Source records:

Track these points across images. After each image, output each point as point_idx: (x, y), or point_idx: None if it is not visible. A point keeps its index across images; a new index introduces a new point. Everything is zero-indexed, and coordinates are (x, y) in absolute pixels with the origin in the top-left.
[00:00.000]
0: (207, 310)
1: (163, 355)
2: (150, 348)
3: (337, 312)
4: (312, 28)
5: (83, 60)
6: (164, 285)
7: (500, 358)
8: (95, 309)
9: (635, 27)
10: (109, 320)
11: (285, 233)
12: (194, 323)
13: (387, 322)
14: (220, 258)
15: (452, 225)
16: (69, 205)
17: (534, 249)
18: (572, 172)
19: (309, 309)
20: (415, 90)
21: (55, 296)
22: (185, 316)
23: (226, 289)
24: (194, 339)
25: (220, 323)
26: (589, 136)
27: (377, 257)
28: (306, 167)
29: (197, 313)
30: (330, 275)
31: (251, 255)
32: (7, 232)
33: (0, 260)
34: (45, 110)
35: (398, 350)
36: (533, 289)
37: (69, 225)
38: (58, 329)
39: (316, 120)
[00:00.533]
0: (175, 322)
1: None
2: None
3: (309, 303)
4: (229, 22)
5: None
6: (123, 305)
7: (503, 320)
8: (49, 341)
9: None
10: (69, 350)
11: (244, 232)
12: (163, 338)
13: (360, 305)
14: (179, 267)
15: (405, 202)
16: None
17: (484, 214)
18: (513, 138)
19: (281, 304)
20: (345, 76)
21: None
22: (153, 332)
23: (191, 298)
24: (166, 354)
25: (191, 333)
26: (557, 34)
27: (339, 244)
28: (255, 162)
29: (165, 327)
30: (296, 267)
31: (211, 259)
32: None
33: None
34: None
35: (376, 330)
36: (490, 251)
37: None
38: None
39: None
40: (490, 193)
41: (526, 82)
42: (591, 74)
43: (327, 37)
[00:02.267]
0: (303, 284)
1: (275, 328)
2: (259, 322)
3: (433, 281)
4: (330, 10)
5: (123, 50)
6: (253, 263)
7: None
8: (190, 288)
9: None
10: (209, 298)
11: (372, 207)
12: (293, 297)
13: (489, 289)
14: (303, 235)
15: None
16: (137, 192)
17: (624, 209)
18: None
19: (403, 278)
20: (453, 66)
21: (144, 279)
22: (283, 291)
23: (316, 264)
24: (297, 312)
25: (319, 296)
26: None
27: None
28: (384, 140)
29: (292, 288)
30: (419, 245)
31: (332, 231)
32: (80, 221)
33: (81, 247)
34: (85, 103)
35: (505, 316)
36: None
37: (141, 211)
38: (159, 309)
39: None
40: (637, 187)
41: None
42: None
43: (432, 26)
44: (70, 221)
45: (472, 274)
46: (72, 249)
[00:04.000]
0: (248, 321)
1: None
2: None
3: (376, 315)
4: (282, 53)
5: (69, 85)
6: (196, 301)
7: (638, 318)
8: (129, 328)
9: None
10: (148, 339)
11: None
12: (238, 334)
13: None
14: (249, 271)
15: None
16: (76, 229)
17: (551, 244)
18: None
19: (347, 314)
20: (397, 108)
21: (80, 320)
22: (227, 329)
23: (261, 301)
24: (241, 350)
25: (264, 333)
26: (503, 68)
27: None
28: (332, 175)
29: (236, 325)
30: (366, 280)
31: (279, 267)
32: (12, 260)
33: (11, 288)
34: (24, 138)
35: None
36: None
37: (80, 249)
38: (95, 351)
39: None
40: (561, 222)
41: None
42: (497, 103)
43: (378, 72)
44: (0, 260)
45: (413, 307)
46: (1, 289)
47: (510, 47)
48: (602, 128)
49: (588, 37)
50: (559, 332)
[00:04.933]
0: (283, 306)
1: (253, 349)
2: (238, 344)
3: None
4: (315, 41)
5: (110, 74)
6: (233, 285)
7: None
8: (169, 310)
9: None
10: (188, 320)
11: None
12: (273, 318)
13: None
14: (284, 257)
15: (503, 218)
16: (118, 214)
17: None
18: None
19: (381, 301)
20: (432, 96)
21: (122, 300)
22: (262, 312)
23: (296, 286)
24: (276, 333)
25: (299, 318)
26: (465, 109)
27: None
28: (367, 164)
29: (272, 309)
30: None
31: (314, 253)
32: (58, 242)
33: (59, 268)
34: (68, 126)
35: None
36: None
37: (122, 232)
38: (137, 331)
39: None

-- Task to complete --
Using the data above, output each line exactly.

-- Written answer --
Track these points across images. After each image, output each point as point_idx: (x, y), or point_idx: None if it is not visible. A point keeps its index across images; a new index introduces a new point. Everything is zero-indexed, and coordinates are (x, y) in absolute pixels with the origin in the top-left.
[00:00.000]
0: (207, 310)
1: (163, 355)
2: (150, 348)
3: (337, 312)
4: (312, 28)
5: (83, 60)
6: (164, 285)
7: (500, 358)
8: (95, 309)
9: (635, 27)
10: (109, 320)
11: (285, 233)
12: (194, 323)
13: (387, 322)
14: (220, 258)
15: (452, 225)
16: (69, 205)
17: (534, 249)
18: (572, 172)
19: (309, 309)
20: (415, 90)
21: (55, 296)
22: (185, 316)
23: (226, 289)
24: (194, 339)
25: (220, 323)
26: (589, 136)
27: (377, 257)
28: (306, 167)
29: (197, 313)
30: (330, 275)
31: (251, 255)
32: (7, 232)
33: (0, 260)
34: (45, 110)
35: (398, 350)
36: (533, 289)
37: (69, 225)
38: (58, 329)
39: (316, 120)
[00:00.533]
0: (175, 322)
1: None
2: None
3: (309, 303)
4: (229, 22)
5: None
6: (123, 305)
7: (503, 320)
8: (49, 341)
9: None
10: (69, 350)
11: (244, 232)
12: (163, 338)
13: (360, 305)
14: (179, 267)
15: (405, 202)
16: None
17: (484, 214)
18: (513, 138)
19: (281, 304)
20: (345, 76)
21: None
22: (153, 332)
23: (191, 298)
24: (166, 354)
25: (191, 333)
26: (557, 34)
27: (339, 244)
28: (255, 162)
29: (165, 327)
30: (296, 267)
31: (211, 259)
32: None
33: None
34: None
35: (376, 330)
36: (490, 251)
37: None
38: None
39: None
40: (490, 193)
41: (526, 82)
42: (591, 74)
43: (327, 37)
[00:02.267]
0: (303, 284)
1: (275, 328)
2: (259, 322)
3: (433, 281)
4: (330, 10)
5: (123, 50)
6: (253, 263)
7: None
8: (190, 288)
9: None
10: (209, 298)
11: (372, 207)
12: (293, 297)
13: (489, 289)
14: (303, 235)
15: None
16: (137, 192)
17: (624, 209)
18: None
19: (403, 278)
20: (453, 66)
21: (144, 279)
22: (283, 291)
23: (316, 264)
24: (297, 312)
25: (319, 296)
26: None
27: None
28: (384, 140)
29: (292, 288)
30: (419, 245)
31: (332, 231)
32: (80, 221)
33: (81, 247)
34: (85, 103)
35: (505, 316)
36: None
37: (141, 211)
38: (159, 309)
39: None
40: (637, 187)
41: None
42: None
43: (432, 26)
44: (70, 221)
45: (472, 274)
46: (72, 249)
[00:04.000]
0: (248, 321)
1: None
2: None
3: (376, 315)
4: (282, 53)
5: (69, 85)
6: (196, 301)
7: (638, 318)
8: (129, 328)
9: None
10: (148, 339)
11: None
12: (238, 334)
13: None
14: (249, 271)
15: None
16: (76, 229)
17: (551, 244)
18: None
19: (347, 314)
20: (397, 108)
21: (80, 320)
22: (227, 329)
23: (261, 301)
24: (241, 350)
25: (264, 333)
26: (503, 68)
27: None
28: (332, 175)
29: (236, 325)
30: (366, 280)
31: (279, 267)
32: (12, 260)
33: (11, 288)
34: (24, 138)
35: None
36: None
37: (80, 249)
38: (95, 351)
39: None
40: (561, 222)
41: None
42: (497, 103)
43: (378, 72)
44: (0, 260)
45: (413, 307)
46: (1, 289)
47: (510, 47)
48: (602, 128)
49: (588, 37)
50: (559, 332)
[00:04.933]
0: (283, 306)
1: (253, 349)
2: (238, 344)
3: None
4: (315, 41)
5: (110, 74)
6: (233, 285)
7: None
8: (169, 310)
9: None
10: (188, 320)
11: None
12: (273, 318)
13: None
14: (284, 257)
15: (503, 218)
16: (118, 214)
17: None
18: None
19: (381, 301)
20: (432, 96)
21: (122, 300)
22: (262, 312)
23: (296, 286)
24: (276, 333)
25: (299, 318)
26: (465, 109)
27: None
28: (367, 164)
29: (272, 309)
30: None
31: (314, 253)
32: (58, 242)
33: (59, 268)
34: (68, 126)
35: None
36: None
37: (122, 232)
38: (137, 331)
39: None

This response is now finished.